L’Italie DES MUSICIENS

ABBEVILLE 80

Concert du Conservatoire organisé en partenariat avec le Musée Boucher de Perthes d’Abbeville dans le cadre  des « Heures italiennes trésors méconnus de la peinture italienne en Picardie ». Au programme : œuvres des XVIIIème et XIXème siècles. Au XIXème siècle, l’Italie à la fois fascine et déconcerte les musiciens. C’est l’impression qui ressort des lettres de Liszt et Berlioz. À la vue de Raphaël et de Michel-Ange, Liszt comprend mieux Mozart et Beethoven. Jean de Pise, Fra Beato, Francia lui expliquent Allegri, Marcello, Palestrina. Il trouve le Colysée et le Campo Santo pas si étrangers à la Symphonie fantastique et au Requiem. Et il espère que Dante trouvera son expression musicale dans le Beethoven de l’avenir.

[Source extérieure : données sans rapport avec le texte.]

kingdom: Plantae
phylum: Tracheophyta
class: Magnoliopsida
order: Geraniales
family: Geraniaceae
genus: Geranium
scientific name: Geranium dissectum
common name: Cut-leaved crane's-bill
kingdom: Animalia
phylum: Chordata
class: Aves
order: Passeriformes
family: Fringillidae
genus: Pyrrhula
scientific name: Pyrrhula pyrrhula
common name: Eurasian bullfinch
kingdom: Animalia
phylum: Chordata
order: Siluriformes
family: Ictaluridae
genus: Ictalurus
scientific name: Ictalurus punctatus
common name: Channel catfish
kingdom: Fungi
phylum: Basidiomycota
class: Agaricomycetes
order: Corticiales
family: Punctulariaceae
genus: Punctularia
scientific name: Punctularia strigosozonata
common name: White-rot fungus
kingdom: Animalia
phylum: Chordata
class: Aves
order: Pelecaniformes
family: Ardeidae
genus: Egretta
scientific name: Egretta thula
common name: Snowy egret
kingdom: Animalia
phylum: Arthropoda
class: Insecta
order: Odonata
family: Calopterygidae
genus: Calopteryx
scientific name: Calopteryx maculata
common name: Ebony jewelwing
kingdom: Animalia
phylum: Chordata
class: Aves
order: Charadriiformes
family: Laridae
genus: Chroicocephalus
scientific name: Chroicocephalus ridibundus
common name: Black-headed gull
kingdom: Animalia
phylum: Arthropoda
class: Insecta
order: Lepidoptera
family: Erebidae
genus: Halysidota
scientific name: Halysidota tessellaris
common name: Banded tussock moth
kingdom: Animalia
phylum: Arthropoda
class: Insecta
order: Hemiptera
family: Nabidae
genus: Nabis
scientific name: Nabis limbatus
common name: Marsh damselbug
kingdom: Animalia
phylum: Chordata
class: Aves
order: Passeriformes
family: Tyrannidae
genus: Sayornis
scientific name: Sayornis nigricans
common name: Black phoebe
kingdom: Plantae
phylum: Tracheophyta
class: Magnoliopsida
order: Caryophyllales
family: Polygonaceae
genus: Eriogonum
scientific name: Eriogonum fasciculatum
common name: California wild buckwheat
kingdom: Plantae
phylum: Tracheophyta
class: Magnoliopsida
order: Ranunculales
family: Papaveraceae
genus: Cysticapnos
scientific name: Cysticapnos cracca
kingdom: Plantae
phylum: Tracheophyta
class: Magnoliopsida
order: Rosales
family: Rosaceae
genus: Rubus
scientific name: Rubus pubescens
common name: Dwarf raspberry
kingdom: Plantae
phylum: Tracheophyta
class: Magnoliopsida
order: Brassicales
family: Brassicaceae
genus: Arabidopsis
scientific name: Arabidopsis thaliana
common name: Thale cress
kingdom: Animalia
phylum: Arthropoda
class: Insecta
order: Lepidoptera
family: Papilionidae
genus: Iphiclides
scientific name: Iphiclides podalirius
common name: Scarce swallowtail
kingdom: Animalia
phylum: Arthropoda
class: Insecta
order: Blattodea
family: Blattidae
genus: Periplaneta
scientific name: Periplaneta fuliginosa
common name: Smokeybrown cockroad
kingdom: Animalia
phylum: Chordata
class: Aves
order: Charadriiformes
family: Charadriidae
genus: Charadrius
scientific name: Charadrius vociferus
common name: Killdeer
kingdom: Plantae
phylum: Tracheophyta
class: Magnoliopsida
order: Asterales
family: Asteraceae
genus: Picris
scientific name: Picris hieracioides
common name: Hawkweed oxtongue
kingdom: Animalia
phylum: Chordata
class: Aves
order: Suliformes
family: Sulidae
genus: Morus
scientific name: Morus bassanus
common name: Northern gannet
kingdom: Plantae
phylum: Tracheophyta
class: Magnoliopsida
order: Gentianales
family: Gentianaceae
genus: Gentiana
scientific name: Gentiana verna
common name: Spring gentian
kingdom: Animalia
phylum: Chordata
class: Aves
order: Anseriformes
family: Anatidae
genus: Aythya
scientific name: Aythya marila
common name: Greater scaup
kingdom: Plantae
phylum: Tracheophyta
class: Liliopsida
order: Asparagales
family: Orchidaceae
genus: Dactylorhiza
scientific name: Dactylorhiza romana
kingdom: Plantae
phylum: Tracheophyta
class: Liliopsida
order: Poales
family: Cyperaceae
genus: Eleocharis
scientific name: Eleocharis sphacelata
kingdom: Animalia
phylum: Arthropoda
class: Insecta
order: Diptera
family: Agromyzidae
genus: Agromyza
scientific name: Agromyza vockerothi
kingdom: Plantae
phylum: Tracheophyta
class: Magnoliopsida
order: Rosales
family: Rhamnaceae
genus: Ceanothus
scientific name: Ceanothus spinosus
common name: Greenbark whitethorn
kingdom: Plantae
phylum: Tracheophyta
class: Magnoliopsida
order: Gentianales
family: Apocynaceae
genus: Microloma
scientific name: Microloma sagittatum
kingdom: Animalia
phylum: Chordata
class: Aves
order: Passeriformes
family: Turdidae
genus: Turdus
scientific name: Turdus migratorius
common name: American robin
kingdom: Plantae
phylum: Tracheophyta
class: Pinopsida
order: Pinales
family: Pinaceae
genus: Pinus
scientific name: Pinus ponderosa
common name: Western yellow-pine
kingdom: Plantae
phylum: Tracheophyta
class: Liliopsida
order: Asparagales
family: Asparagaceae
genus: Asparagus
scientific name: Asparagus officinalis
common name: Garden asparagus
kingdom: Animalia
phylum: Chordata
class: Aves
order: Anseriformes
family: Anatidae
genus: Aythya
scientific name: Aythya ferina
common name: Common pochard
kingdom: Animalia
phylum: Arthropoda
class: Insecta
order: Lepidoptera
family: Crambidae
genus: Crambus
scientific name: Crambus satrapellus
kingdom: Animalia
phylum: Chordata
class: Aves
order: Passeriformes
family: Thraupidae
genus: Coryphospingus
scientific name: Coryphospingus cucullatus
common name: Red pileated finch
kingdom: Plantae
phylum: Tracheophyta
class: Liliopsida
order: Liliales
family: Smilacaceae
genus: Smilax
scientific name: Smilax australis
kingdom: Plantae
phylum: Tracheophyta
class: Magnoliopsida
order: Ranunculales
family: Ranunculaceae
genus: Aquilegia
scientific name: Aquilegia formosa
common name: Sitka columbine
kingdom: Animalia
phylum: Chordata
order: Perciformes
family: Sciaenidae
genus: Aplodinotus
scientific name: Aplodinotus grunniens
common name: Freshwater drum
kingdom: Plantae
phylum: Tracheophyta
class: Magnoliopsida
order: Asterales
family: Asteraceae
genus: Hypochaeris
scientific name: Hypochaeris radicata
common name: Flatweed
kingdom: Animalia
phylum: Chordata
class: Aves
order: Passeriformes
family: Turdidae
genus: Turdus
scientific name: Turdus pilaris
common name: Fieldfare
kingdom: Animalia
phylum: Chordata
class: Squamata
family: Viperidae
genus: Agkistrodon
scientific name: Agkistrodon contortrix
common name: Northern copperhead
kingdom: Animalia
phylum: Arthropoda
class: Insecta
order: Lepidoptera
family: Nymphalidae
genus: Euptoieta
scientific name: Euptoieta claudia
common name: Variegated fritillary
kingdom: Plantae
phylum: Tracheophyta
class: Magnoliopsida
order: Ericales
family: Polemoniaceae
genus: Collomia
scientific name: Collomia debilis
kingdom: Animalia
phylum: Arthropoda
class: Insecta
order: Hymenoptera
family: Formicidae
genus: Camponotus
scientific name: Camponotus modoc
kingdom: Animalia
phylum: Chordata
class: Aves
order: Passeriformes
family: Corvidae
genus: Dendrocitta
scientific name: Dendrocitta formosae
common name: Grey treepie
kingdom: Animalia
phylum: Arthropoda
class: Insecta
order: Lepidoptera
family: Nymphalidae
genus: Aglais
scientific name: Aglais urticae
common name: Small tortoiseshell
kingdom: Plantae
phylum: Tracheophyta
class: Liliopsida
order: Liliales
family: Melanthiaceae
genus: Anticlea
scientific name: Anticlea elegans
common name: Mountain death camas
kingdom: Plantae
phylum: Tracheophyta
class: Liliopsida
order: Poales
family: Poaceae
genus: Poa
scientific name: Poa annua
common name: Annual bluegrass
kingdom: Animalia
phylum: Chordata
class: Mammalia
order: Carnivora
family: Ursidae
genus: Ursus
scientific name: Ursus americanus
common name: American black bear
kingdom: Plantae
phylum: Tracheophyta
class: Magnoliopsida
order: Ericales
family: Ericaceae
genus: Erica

En Italie écrit Liszt, ” le beau apparaît sous ses formes les plus pures et les plus sublimes, l’art se révèle dans son universalité et son unité “. Mais les musiciens italiens ne sont pas assez bons pour s’associer à ses concerts, alors il crée le récital moderne, déclarant : ” Le concert, c’est moi “. Berlioz abonde dans ce sens : ” Que peut aller chercher un musicien en Italie “, s’exclame-t-il alors qu’il se voit contraint de s’y rendre après l’obtention du Prix de Rome. ” Vous savez bien qu’il n’y a point de musique en Italie : il n’y a pas seulement moyen d’y faire exécuter un quatuor “. De fait, au regard de Paris, l’Italie du XIXème siècle fait plutôt piètre figure. ” De pauvres exécutants incapables, de malheureux maestri ignorants “, de mauvais théâtres. Pourtant il en est un qui est très loin d’être un ” pauvre exécutant incapable “, qui fascine et suscite un enthousiasme proche de l’envoûtement : c’est Paganini à la virtuosité inouïe. N’aurait-il pas conclu un pacte avec le diable, se demande-t-on. On peut multiplier les exemples de ce mélange d’enchantement et de désenchantement que suscite l’Italie chez les musiciens. Et cela non seulement au XIXème siècle.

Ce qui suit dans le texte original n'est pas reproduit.